Procurement of Type 1 flash-pitched sounding canisters and multi-stage flash-pitched sounding canisters has been confirmed.

- Type 92 anti-tank mines

===Other Equipment===

In addition to conventional combat, the Special Operations Group conducts special warfare such as Counterterrorism operations and mountain warfare, and is therefore equipped with a number of special personal effects tailored to its missions.

- Type 53 21.5mm Flare Gun
- Special Security baton

The procurement of baton holsters has been confirmed. The Central Readiness Regiment, the Maritime Self-Defense Force Entry Inspection Unit, and the Police Force are also equipped with special baton holsters.

- Handcuffs
- Chemical light
- Individual First Aid Kit

IFAK (Individual First Aid Kid), etc. In general, due to the nature of their missions, special forces units are equipped with more advanced and sophisticated first aid equipment than the general forces.

- Multi-tool, survival knife
- Lensatic compass
- Tactical light (flashlight)
- Binoculars, etc.
- Various sensors, drones, and other reconnaissance and information gathering equipment
- Various field communications equipment (satellite communications equipment, etc.)
- GPS navigation equipment (Garmin, etc.)
- Portable explosive detection equipment 2
- Chemical agent detectors
- CR detectors
- Unit dosimeters
- Type 3 Dosimeter
- Type 3 Company Dose Rate Meter
- Portable Dosimeter Set
- Portable Weather Meter
- Rebreather (CCR)

===Vehicles===

- High Mobility Vehicle
- All combat units of the JGSDF possess these vehicles.
- Komatsu light armored vehicle [68]
- Type 73 heavy-duty truck
- Type 73 medium truck
A published photo of the unit's building reveals that they possess a Type 73 Medium Truck and a Type 73 Heavy Truck.

- Reconnaissance motorcycles

The reconnaissance motorcycle is capable of airborne drop and airborne transport using a high-altitude air-drop system (CADS). U.S. Special Forces are also equipped with these vehicles.

- Bulletproof raid support vehicle

Special Forces of various countries have this vehicle. Japanese police special forces also have them.

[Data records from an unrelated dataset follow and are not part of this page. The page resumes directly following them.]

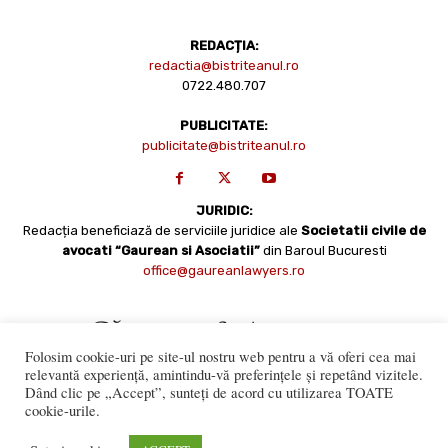
REDACȚIA:
redactia@bistriteanul.ro
0722.480.707
PUBLICITATE:
publicitate@bistriteanul.ro
JURIDIC:
Redacția beneficiază de serviciile juridice ale
Societatii civile de
avocati “Gaurean si Asociatii”
din Baroul Bucuresti
office@gaureanlawyers.ro
Folosim cookie-uri pe site-ul nostru web pentru a vă oferi cea mai
relevantă experiență, amintindu-vă preferințele și repetând vizitele.
Dând clic pe „Accept”, sunteți de acord cu utilizarea TOATE
cookie-urile.
Reproducerea totală sau parțială a materialelor este permisă
numai cu acordul expres al Bistriteanul.Ro. © Copyright 2008 -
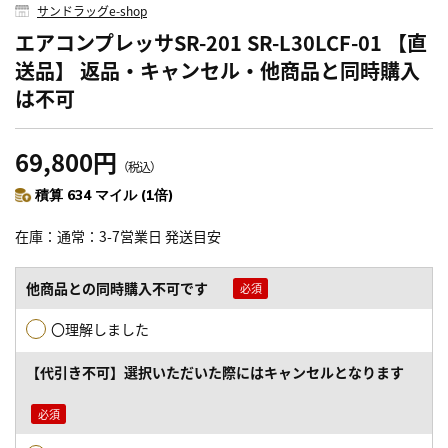
サンドラッグe-shop
エアコンプレッサSR-201 SR-L30LCF-01 【直
送品】 返品・キャンセル・他商品と同時購入
は不可
69,800円
（税込）
積算 634 マイル (1倍)
在庫
通常：3-7営業日 発送目安
他商品との同時購入不可です
〇理解しました
【代引き不可】選択いただいた際にはキャンセルとなります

- Light snow vehicle (snowmobile)
- Type 10 snowmobile
- Combat Rubber Raiding Craft(CRRC)

The Amphibious Task Force, 1st Airborne Brigade, and Special Operations Group possess these vehicles. The Maritime Self-Defense Force has adopted 11-meter class RHIBs under the name of Special Boat (SB), which are equipped by the Special Security Forces. General units are equipped with rubber boats for reconnaissance.

- Various SUVs

Bulletproof and equipped with an armory. Mimicking civilian vehicles.

- Personal vehicles of members of the unit

Individual troopers' vehicles may also be modified to be equipped with robust weapons magazines to prevent seizure, and may be loaded with weapons and equipment for action.

==Unit features==
As part of regulating and protecting the identities of the various soldiers serving in the unit, their faces are hidden in balaclavas and cannot be revealed except with authorization from their commanding officers. SFGp officers are exempted from the rule.